Heureusement, le risque d’intoxication par absorption d’eau du robinet est aujourd’hui très faible. En 2019, le taux de conformité en plomb de l’eau distribuée en Wallonie était de 96,7%.
Radon et polluants invisibles
Le radon, un gaz radioactif naturel, est plus présent dans certaines régions. En raison de la nature du sous-sol, le sud du pays est plus touché. En cas d’exposition prolongée, il peut augmenter le risque de cancer du poumon. Environ 7% des cas de cancers pulmonaires seraient liés à l’exposition au radon.
7 gestes efficaces pour améliorer la qualité de l'air
Pour réduire l’exposition aux polluants et allergènes et améliorer le confort respiratoire à la maison, il suffit parfois de changer certains de nos comportements et d’adopter des gestes simples au quotidien.
Aérer régulièrement
Même en hiver, ouvrez les fenêtres 10 à 15 minutes deux fois par jour pour renouveler l’air et évacuer les allergènes comme les acariens, les pollens ou les COV. Une fois l’air renouvelé, évitez les désodorisants et parfums d’intérieur (spray, diffuseur électrique…) qui peuvent eux aussi entraîner maladies pulmonaires et allergies.
Contrôler l’humidité
Maintenez une température constante dans la maison (16-18° pour les chambres ; 18-22° pour la cuisine, salon, salle à manger). Conservez le taux d’humidité de l’air entre 40 et 60 %, séchez rapidement les pièces humides (salles de bain, cuisine) et, si nécessaire, utilisez un déshumidificateur.
Nettoyer et aspirer efficacement
Passez régulièrement l’aspirateur. Les modèles équipés d’un filtre HEPA (high-efficiency particulate air filter) capturent les acariens et les particules fines de poussière. Pour éliminer les allergènes, lavez la literie à 60°C et limitez les textiles qui retiennent la poussière (rideaux lourds, tapis épais).
Réduire les sources de pollution
Privilégiez des produits ménagers peu polluants et aérez lors de leur utilisation. Pensez au vinaigre banc, au savon noir et au bicarbonate de soude, ils sont efficaces et économiques. Évitez de fumer à l’intérieur et limitez l’usage de bougies parfumées ou d’encens, qui libèrent des particules irritantes.

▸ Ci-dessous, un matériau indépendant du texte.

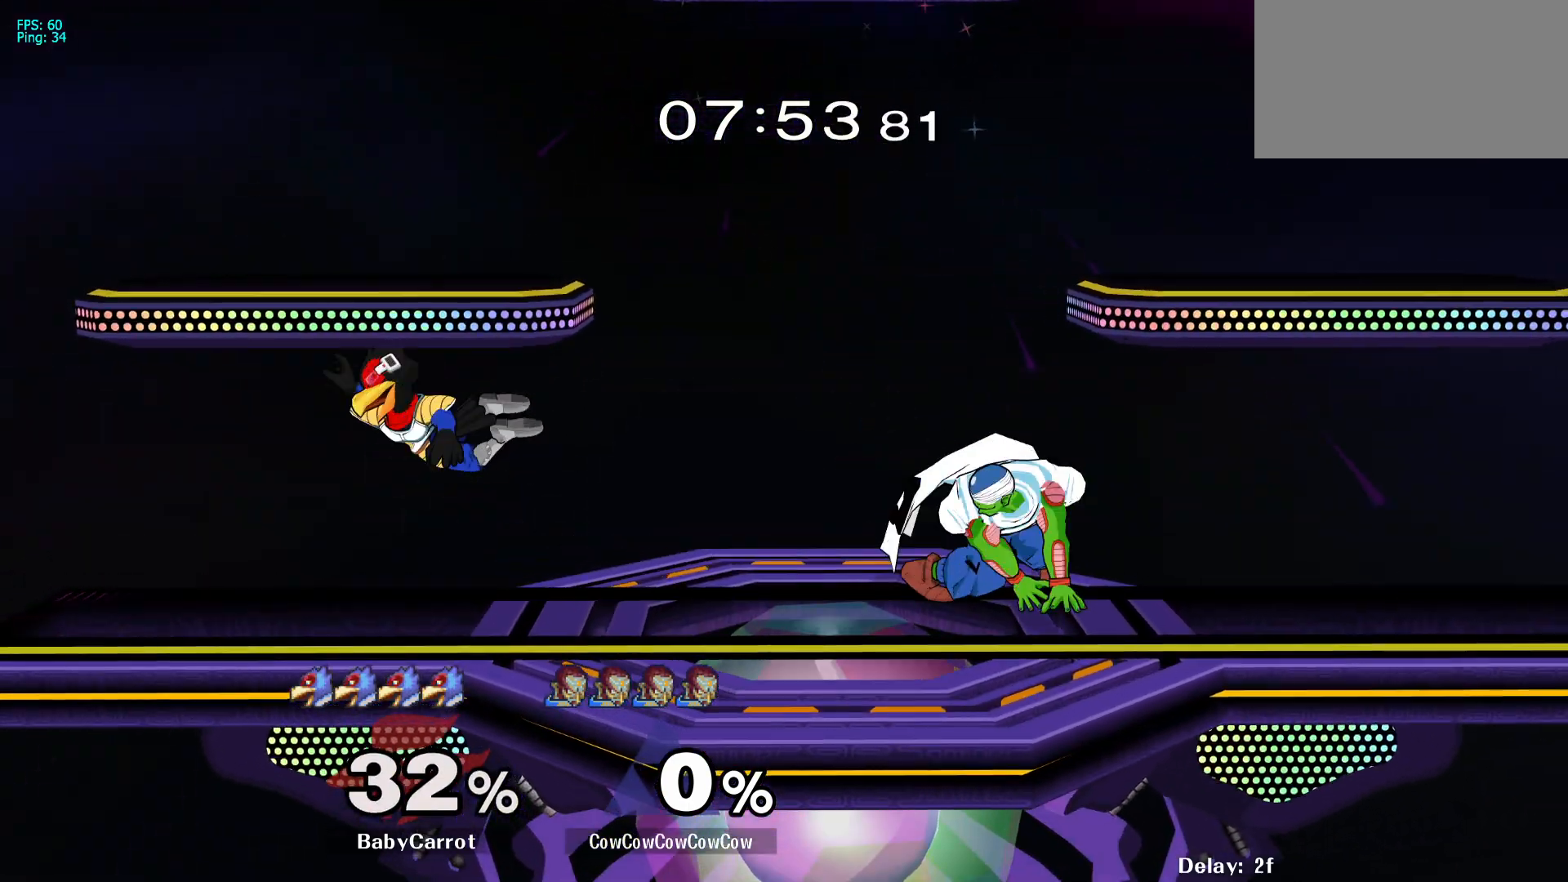
{"buttons": ["Y"], "events": [[67, "DPAD_LEFT", "down"], [133, "Y", "down"], [150, "DPAD_DOWN", "down"], [233, "R1", "down"], [300, "DPAD_DOWN", "up"], [300, "DPAD_LEFT", "up"], [333, "R1", "up"]]}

Installer une ventilation efficace
Une ventilation mécanique (un dispositif de renouvellement de l’air) et une hotte aspirante bien entretenues permettent d’évacuer l’humidité et les polluants.

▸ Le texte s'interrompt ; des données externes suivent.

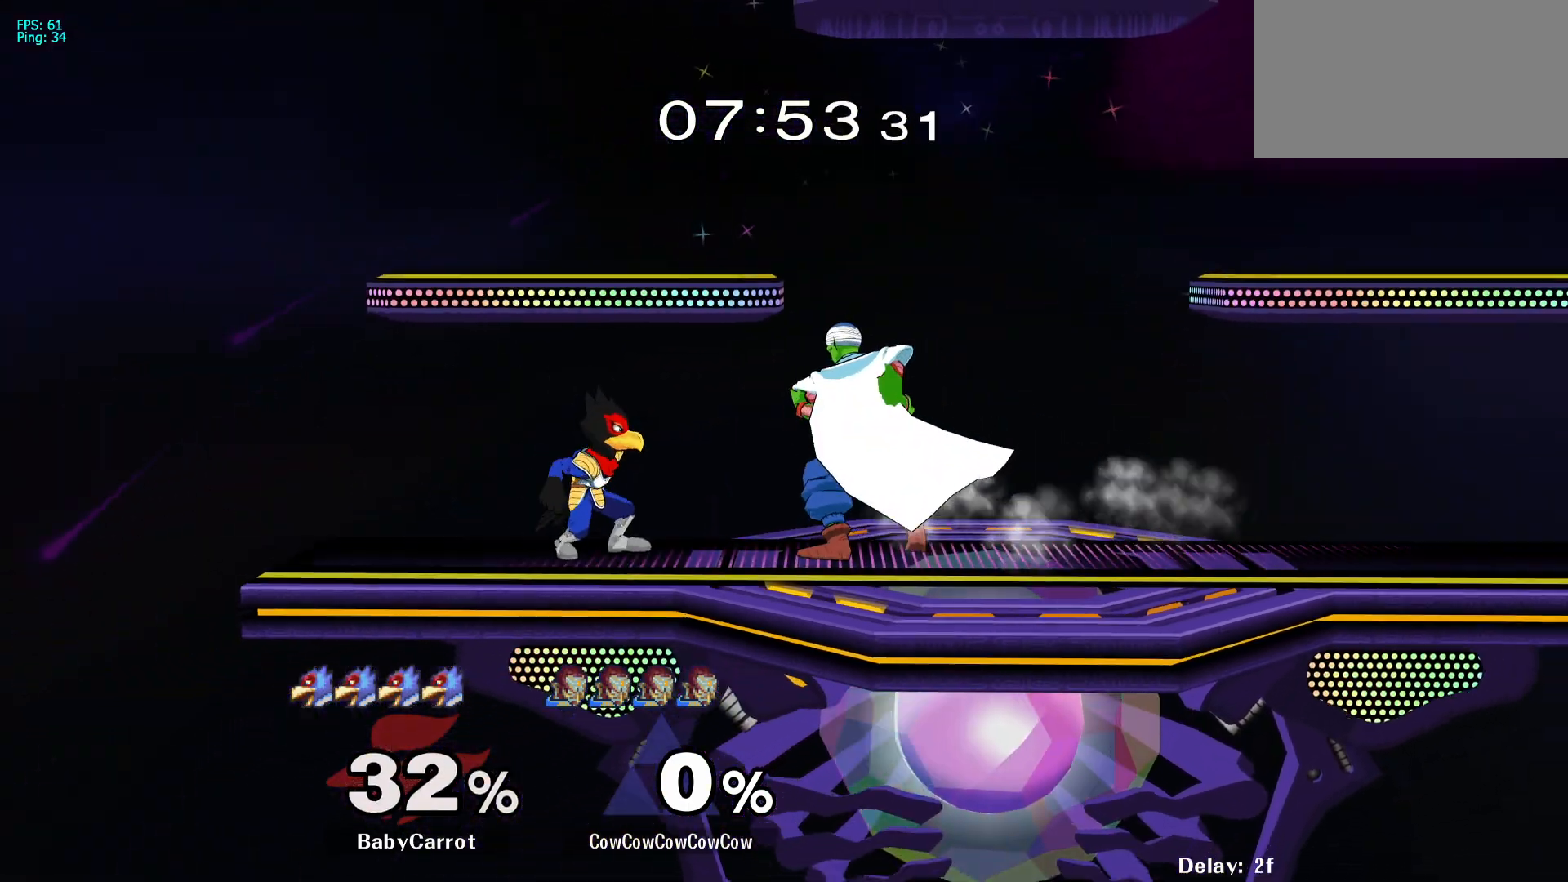
{"buttons": [], "events": [[67, "Y", "up"], [217, "C_LEFT", "down"], [317, "DPAD_LEFT", "down"], [367, "DPAD_DOWN", "down"], [417, "C_LEFT", "up"], [450, "Z", "down"], [483, "DPAD_DOWN", "up"], [500, "DPAD_LEFT", "up"], [500, "Z", "up"]]}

Surveiller les polluants spécifiques
Vérifiez la présence de radon dans les zones à risque grâce à des tests adaptés. Inspectez régulièrement les murs et plafonds pour détecter et traiter les moisissures.
Faites entretenir et contrôler vos appareils de chauffage et conduits d’évacuation des gaz de combustion par un professionnel agréé. Installez un détecteur de monoxyde de carbone et, en cas de malaise, quittez immédiatement les lieux et appelez le 112.
Solutions complémentaires
Les purificateurs d’air avec filtres HEPA peuvent réduire les particules allergènes dans les pièces où la ventilation naturelle est limitée.
Ma vie en PLUS
La pollution de l’air de nos logements est un enjeu de santé majeur pouvant avoir des effets directs sur notre santé. Néanmoins, il n’est pas toujours facile d’identifier les polluants en cause ni de faire le lien avec des réactions de type allergiques.
Parlez-en à votre généraliste. A sa demande, des spécialistes (SAMI, CRIPI) peuvent mesurer gratuitement le taux de certains polluants dans votre habitation.
Solidaris vous accompagne également et intervient sur les frais de dépistage des allergies chez un.e spécialiste ainsi que sur les vaccins désensibilisants.